In einem Prozess 788 wurden ihm Pflichtversäumnisse und Bündnis mit dem Feind vorgeworfen. „Der Verrat wurde ihm angedichtet“, sagt der Mediävist Herwig Wolfram. „Es war ein Rechtsbruch Karls des Großen, eine brutale Machtdemonstration.“
Die verhängte Todesstrafe wurde „gnädig“ in Klostertod umgewandelt: für Tassilo, seine Frau und alle vier Kinder. Damit war das bayerische Herrschaftsgeschlecht der Agilolfinger ausradiert.

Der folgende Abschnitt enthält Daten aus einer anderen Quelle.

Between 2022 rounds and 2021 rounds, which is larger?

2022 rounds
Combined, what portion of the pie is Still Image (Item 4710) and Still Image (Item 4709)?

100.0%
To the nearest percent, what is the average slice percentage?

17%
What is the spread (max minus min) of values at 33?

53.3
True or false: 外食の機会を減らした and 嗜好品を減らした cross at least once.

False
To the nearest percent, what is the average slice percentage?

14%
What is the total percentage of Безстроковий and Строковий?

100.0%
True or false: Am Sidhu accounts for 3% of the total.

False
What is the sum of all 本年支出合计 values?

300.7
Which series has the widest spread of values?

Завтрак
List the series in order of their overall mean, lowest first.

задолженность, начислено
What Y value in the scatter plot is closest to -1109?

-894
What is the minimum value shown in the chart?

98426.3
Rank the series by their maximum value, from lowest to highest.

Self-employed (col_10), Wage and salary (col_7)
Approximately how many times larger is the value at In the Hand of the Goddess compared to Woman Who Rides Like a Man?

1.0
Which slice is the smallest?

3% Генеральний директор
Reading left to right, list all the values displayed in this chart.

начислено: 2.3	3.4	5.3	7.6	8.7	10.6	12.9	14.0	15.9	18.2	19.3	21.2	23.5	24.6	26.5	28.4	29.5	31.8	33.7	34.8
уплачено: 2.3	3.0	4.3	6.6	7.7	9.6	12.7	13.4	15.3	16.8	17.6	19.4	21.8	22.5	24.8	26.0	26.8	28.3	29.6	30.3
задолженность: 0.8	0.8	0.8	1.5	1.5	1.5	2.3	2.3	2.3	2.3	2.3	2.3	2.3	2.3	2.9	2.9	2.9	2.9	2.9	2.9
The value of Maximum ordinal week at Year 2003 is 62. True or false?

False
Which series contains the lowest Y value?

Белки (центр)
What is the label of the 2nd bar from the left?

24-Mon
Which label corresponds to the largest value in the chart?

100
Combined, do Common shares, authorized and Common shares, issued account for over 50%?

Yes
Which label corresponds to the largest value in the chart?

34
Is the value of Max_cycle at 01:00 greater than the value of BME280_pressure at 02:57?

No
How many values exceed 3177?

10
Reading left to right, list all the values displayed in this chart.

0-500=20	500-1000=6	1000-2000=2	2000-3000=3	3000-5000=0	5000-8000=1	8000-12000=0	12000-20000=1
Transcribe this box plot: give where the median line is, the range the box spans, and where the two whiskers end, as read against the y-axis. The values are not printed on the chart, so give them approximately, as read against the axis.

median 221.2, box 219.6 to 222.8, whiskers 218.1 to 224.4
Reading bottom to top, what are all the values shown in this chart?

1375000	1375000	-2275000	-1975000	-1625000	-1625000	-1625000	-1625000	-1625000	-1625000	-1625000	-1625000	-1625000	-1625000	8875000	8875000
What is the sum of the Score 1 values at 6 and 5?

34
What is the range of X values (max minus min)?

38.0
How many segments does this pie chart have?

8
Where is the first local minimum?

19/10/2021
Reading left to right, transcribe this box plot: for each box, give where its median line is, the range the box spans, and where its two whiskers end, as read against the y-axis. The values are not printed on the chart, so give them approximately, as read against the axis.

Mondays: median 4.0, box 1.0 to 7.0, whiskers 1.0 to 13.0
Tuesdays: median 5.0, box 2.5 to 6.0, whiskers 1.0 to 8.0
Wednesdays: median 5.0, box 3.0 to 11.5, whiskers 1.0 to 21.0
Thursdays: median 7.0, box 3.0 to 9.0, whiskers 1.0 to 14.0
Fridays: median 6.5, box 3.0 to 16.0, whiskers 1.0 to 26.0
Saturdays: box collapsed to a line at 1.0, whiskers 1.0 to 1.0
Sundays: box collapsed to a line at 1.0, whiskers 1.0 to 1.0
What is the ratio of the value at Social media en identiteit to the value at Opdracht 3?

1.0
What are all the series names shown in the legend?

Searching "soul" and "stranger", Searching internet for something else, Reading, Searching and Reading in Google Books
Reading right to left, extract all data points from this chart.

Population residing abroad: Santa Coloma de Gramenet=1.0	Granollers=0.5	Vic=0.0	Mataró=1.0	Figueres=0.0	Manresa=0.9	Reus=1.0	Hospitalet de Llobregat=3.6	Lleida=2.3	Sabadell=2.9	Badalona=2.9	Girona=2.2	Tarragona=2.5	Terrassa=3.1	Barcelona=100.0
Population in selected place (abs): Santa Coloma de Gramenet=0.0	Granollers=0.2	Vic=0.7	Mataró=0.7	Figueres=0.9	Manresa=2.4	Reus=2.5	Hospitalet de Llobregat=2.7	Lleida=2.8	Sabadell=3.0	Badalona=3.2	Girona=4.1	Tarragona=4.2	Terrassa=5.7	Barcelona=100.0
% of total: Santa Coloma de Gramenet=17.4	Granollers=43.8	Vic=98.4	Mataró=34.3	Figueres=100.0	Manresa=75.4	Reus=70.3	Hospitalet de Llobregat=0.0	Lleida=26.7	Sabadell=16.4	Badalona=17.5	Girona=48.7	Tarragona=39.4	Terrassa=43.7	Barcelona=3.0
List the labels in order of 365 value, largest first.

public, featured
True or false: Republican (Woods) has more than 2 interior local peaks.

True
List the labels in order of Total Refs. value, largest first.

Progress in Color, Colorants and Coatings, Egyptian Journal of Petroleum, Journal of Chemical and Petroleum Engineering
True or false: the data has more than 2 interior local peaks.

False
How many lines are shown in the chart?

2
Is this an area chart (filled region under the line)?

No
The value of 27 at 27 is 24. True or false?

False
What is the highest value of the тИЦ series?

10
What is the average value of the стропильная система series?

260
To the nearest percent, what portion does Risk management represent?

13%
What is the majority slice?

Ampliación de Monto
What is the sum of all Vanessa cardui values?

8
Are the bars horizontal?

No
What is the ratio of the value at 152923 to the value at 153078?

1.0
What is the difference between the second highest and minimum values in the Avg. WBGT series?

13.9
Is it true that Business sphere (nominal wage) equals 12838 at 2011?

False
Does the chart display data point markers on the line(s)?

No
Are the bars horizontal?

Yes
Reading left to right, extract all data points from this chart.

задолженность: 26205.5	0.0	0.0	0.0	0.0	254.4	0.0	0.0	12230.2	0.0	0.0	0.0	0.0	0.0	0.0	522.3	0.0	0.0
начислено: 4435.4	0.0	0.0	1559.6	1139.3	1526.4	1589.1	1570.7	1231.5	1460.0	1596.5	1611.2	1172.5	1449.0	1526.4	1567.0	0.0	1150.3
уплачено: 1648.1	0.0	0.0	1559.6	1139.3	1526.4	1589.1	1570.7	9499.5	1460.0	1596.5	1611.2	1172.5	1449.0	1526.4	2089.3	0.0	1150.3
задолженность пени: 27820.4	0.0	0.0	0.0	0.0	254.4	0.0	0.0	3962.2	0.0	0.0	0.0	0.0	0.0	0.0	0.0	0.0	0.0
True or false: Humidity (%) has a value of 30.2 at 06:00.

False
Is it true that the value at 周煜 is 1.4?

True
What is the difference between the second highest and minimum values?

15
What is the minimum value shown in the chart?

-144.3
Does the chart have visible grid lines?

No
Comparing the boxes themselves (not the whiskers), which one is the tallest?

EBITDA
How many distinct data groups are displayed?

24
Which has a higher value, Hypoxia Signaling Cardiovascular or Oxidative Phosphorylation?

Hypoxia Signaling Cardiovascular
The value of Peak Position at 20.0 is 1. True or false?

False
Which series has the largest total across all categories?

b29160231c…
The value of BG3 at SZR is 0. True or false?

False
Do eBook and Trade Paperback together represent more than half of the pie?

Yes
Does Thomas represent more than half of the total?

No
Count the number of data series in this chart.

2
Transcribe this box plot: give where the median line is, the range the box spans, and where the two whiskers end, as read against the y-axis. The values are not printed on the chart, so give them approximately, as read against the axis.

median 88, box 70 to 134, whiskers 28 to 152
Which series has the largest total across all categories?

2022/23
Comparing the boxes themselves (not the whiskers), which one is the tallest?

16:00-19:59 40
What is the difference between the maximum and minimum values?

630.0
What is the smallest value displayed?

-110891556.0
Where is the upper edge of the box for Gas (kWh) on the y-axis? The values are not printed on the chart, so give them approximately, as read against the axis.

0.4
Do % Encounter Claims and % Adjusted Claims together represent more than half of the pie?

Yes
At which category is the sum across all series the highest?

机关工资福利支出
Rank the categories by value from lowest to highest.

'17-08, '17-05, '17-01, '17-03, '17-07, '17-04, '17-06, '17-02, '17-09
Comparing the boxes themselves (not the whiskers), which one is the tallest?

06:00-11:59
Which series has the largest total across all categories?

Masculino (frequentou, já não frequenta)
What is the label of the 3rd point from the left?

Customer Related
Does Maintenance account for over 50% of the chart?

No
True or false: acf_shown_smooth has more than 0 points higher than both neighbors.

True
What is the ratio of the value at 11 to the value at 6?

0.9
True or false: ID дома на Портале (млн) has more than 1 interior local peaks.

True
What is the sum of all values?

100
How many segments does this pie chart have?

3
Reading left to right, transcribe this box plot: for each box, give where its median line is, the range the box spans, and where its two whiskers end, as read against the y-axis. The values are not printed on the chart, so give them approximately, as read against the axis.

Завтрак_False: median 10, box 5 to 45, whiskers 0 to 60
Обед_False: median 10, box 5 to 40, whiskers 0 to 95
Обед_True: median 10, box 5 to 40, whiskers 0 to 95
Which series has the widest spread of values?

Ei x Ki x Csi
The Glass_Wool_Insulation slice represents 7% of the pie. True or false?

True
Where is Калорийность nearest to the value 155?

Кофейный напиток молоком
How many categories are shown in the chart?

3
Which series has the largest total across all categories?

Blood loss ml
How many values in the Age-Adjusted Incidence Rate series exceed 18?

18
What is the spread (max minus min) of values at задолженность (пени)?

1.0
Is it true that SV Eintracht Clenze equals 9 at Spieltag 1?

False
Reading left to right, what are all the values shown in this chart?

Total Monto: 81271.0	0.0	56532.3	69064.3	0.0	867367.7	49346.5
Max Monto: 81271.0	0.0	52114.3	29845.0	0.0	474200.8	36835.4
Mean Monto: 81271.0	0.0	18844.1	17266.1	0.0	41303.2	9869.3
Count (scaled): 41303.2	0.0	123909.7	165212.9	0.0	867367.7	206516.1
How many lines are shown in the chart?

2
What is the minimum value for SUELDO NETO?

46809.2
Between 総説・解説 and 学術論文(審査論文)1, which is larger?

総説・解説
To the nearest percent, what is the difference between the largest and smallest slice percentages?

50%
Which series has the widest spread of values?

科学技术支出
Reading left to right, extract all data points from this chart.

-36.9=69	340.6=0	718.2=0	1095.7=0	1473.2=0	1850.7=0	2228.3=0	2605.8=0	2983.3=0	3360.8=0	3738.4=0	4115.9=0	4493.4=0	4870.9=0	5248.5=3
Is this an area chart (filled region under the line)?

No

Um 800 dürfte Tassilo gestorben sein, an einem 11. Dezember.
Der Legende nach soll er sich vor seinem Tod, geschoren und geblendet, im Kloster Lorsch noch mit Karl dem Großen versöhnt haben.
Das Denkmal von Lotte Ranft zeigt Tassilo als schlichte Person mit verschränkten Händen, vertikal auf einer Zeitscheibe sitzend, auf der Stationen aus seinem Leben dargestellt sind.
Von der Macht zur Ohnmacht#
„Er hat uns in der Bewältigung seines Schicksals immer noch etwas zu sagen. Man kann einem Menschen die Würde nicht nehmen, selbst nach dem Sturz in die Ohnmacht“, so Stiftspropst Vinzenz Baldemair.
Von der Macht zur Ohnmacht, vom Herrscher zum frommen Mönch: Diese Umkehr der Werte kennt das Christentum sehr gut. Die Kraft wird in Schwachheit vollendet, denn wenn ich schwach bin, bin ich stark – heißt es im zweiten Korintherbrief.
Auch die Kirche selbst, betont Baldemair, könne noch einiges an Stil und Prunk ablegen: „Ihre Kraft muss im Inneren liegen. Nicht im Besitzen und Beherrschen, sondern im Dienen und Eintreten für die Menschenrechte.“
Auch dafür könnte Tassilos Botschaft herhalten.